Die Preistransparenz auf den Agrar- und Lebensmittelmärkten ist ein hochaktuelles Thema. Produktion, Verarbeitung, Vertrieb sowie Konsumentinnen und Konsumenten sind gleichermassen davon betroffen. Daher wurde der Bundesrat in den drei Postulaten 22.4252 Kommission für Wirtschaft und Abgaben (WAK), 21.3831 Schneider Meret und 24.3673 Haab beauftragt, die folgenden Punkte zu untersuchen: Erstens soll aufgezeigt werden, wie die Preisbildung entlang der Wertschöpfungskette transparenter gemacht werden kann (22.4252 WAK). Zweitens soll geprüft werden, wie sich die Preistransparenz stärken lässt, um unlautere Handelspraktiken in der Agrar- und Lebensmittelindustrie zu bekämpfen (21.3831). Drittens soll analysiert werden, inwiefern die Richtpreise den Preisen entsprechen, die den Landwirtinnen und Landwirten effektiv bezahlt werden (24.3673).

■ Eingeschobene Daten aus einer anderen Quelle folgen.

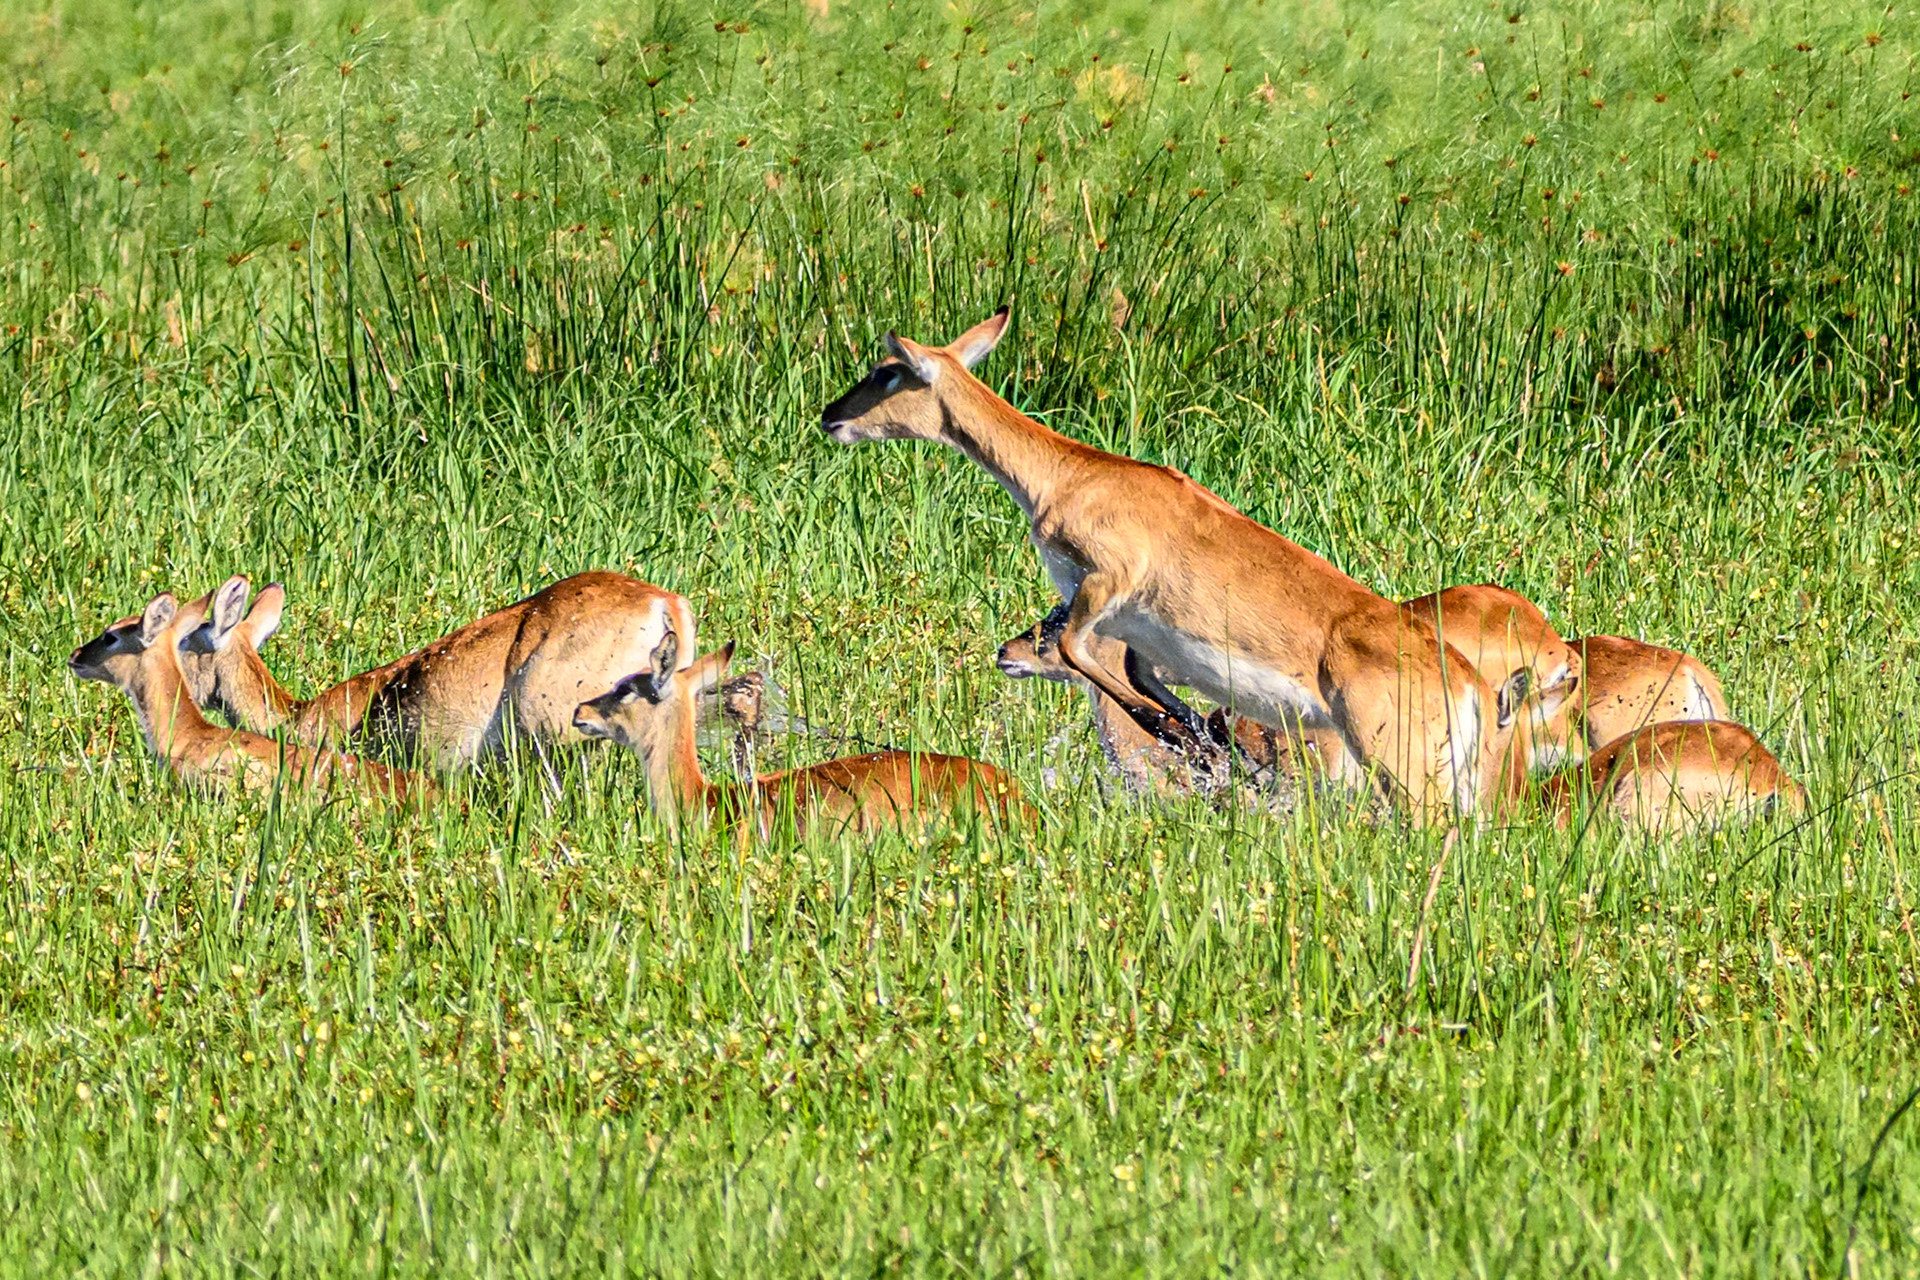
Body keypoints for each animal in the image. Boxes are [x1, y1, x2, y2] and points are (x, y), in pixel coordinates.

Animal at [821, 307, 1499, 821]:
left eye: (887, 370)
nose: (830, 415)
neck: (1066, 476)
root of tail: (1468, 683)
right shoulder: (1136, 640)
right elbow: (1158, 697)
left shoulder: (1101, 589)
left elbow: (1085, 661)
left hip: (1405, 771)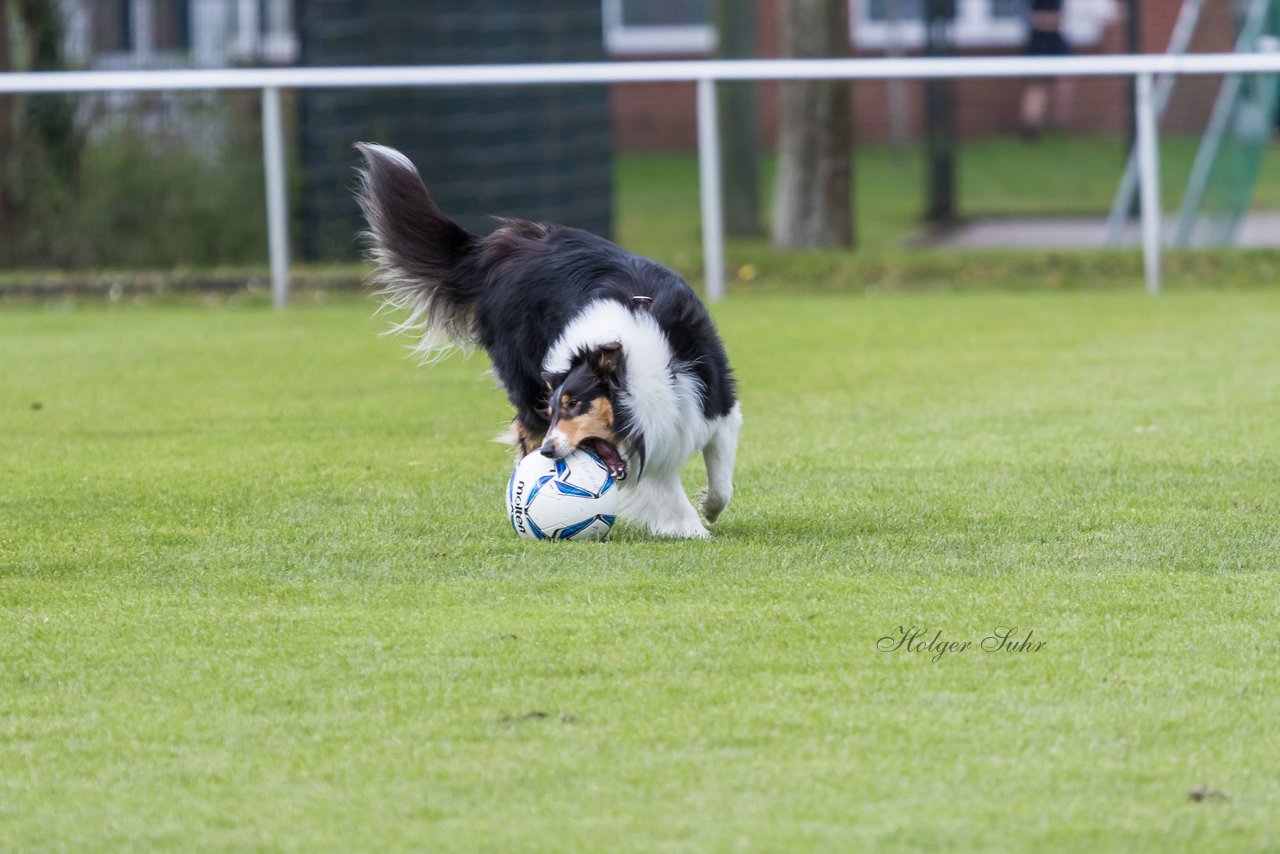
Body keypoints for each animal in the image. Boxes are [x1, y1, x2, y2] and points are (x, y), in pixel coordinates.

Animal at [355, 142, 747, 537]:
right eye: (556, 408)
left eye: (575, 406)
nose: (547, 453)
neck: (640, 368)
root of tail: (497, 251)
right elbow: (668, 493)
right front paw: (694, 530)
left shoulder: (713, 407)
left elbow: (722, 484)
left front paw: (708, 508)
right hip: (525, 384)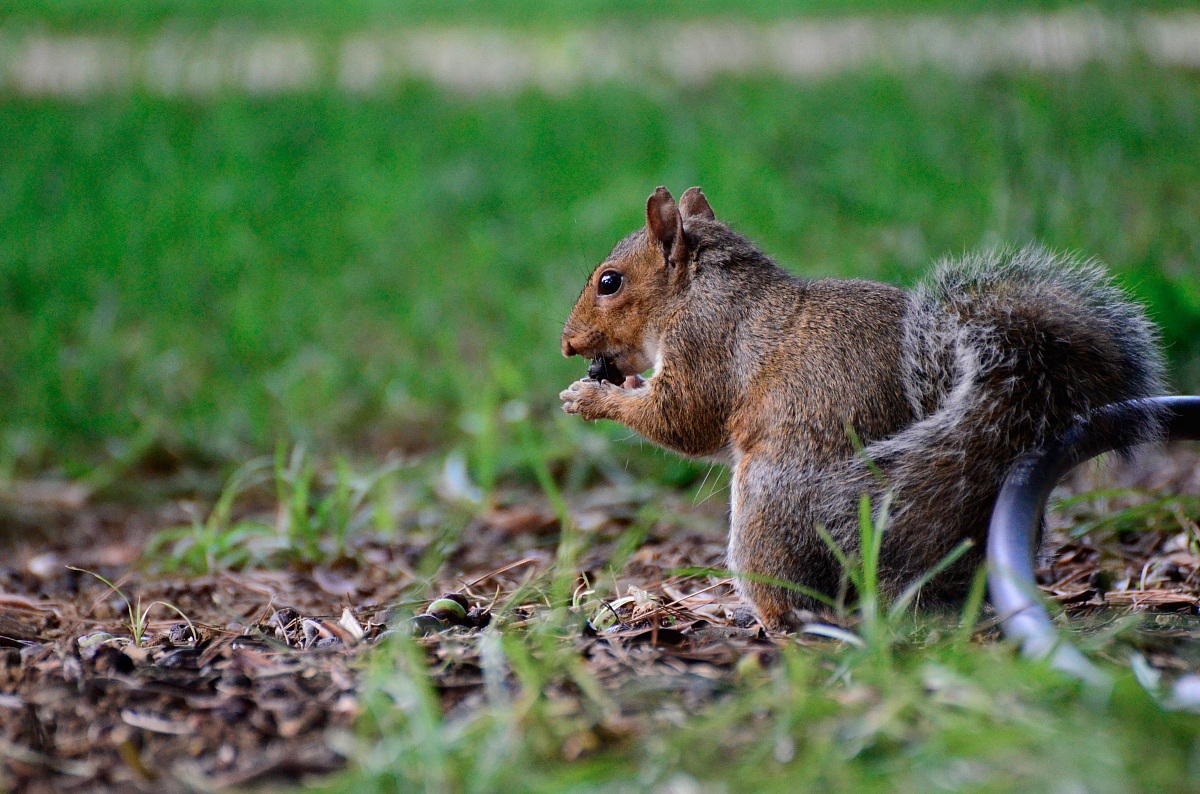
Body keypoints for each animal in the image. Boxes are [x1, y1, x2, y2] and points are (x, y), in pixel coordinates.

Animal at [559, 186, 1166, 631]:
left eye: (609, 282)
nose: (567, 344)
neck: (699, 289)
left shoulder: (706, 343)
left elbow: (685, 419)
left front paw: (593, 397)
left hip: (768, 503)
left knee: (799, 596)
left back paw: (765, 617)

Des Weiteren soll die Datenkommunikation verbessert sowie die rechtliche Grundlage für die Datenerhebung angepasst werden.

Diese Massnahmen stützen die AP30+, indem sie die gute Funktionsweise der Märkte ohne direkten staatlichen Eingriff stärken. Die notwendigen Anpassungen des Landwirtschaftsgesetzes werden dem Parlament im Rahmen der Botschaft zur AP30+ unterbreitet, wobei den Ergebnissen der in der zweiten Jahreshälfte 2026 geplanten Vernehmlassung Rechnung getragen wird.